Return every line of the entries below unchanged, omitting the pictures.

[Data items]
Segment Open
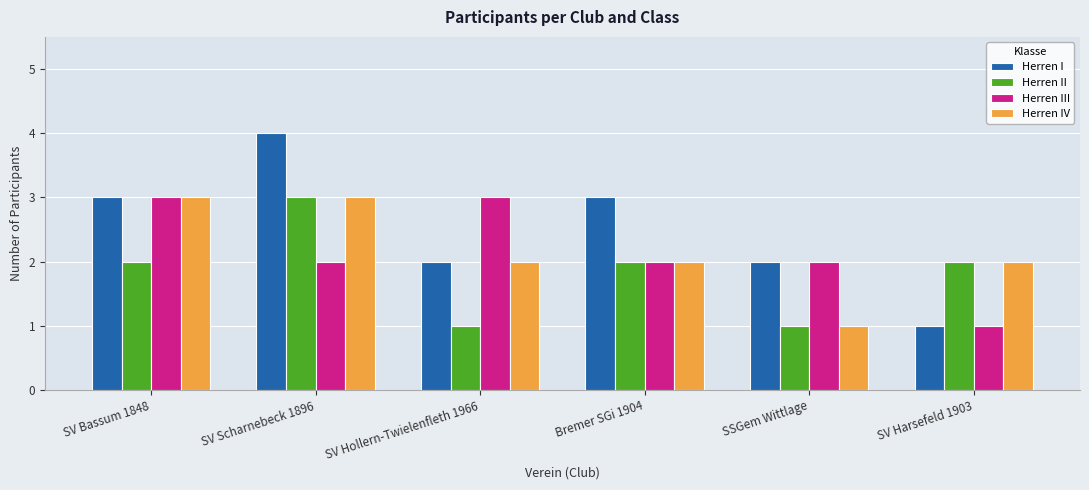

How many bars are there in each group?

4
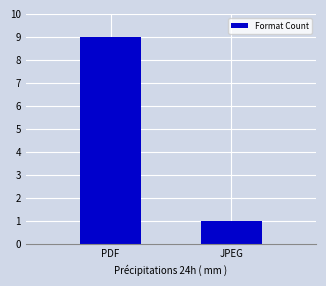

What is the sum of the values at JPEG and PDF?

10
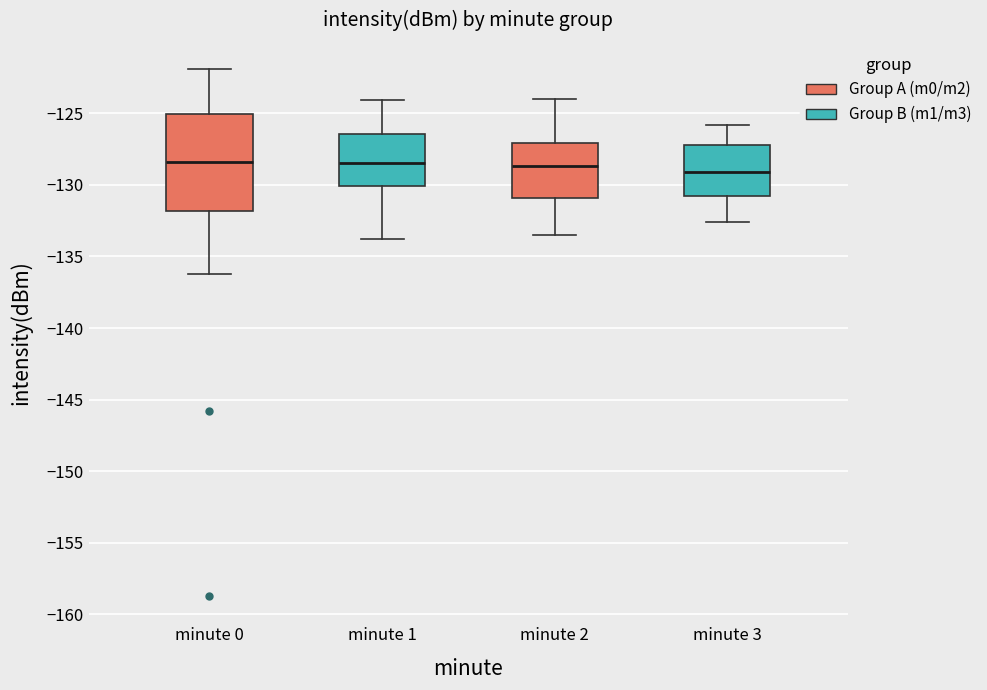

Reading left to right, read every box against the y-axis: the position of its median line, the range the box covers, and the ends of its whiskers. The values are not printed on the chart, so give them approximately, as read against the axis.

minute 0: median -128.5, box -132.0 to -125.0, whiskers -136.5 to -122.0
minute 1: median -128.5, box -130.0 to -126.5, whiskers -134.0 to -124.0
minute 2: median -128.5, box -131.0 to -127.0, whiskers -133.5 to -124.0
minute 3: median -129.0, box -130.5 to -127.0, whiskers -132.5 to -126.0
Segment Closed
(Exercise result)
How many bars are there in each group?

4

What is the sum of the values at JPEG and PDF?

10

Reading left to right, read every box against the y-axis: the position of its median line, the range the box covers, and the ends of its whiskers. The values are not printed on the chart, so give them approximately, as read against the axis.

minute 0: median -128.5, box -132.0 to -125.0, whiskers -136.5 to -122.0
minute 1: median -128.5, box -130.0 to -126.5, whiskers -134.0 to -124.0
minute 2: median -128.5, box -131.0 to -127.0, whiskers -133.5 to -124.0
minute 3: median -129.0, box -130.5 to -127.0, whiskers -132.5 to -126.0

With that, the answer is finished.